On September 23 the Los Angeles Times editorial board restated the paper’s position that the individual right to keep and bear arms was created by the Supreme Court via District of Columbia v Heller (2008). The board then made clear their belief that SCOTUS “erred” in doing this and reasserted that the Second Amendment was meant to cover a collective right, not an individual one.
According to the Times, “The Supreme Court erred in the initial Heller decision by upending an interpretation of the 2nd Amendment that had been embraced for half a century — that the amendment’s reference to a ‘well-regulated militia’ limits the right to keep and bear arms to organized military units, such as the National Guard.”
The timing of the Times‘ piece is not happenstance. They are revisiting these things in light of a September 18 United States Court of Appeals for the District of Columbia Circuit decision which struck down some gun controls that have continued in the wake of Heller, while preserving others.
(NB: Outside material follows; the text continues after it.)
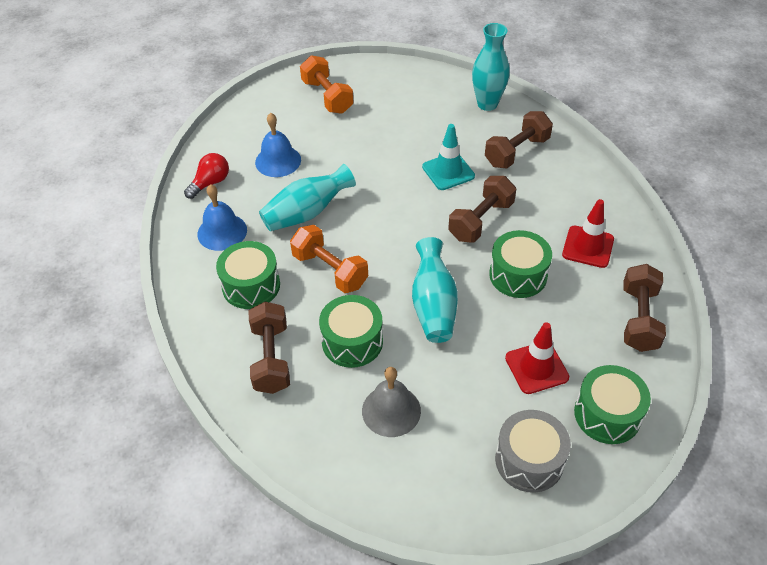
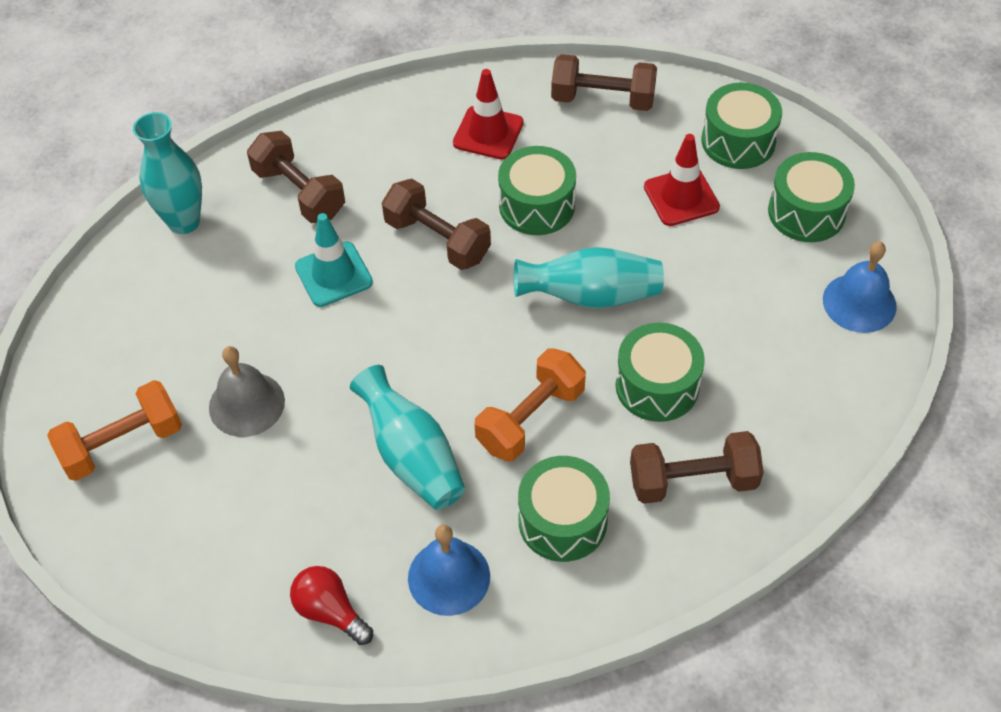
camera: 90 degrees left, 5 degrees up
(278, 161) = (284, 509): blue bell -> blue bell (859, 302)
(391, 410) = (759, 340): grey bell -> grey bell (246, 404)
(529, 460) = (806, 212): grey drum -> green drum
The fact that some gun controls related to the District’s gun registration scheme were able to stand leads the Times to conclude that while Americans now have a right to own guns individually, this does not topple “the government’s right to regulate ownership.”
Now the government has rights?
Breitbart News previously reported that the basis for the Times‘ claims that the right to keep and bear arms was created in 2008 is simply to keep the Heller decision in play so it can be reversed once the makeup of the court shifts. On June 27, 2008–one day after the Heller verdict was handed down–the Times contended:
Presented with two historically plausible arguments about whether the 2nd Amendment secures an individual right to keep and bear arms, the Supreme Court on Thursday opted for the interpretation less suited to a 21st century America bedeviled by gun crime. That’s the disappointing part of the court’s long-awaited ruling striking down the District of Columbia’s strict gun-control ordinance.
The goal since that time has been to preserve a perception of error so that the case–and gun rights with it–can be revisited and reversed at a future date.
In 2012 the The New York Times staked out similar ground by contending that our Founding Fathers never intended to protect an individual right. Rather, the emergence and recognition of such a right is the result of a 2008 misinterpretation by the Supreme Court.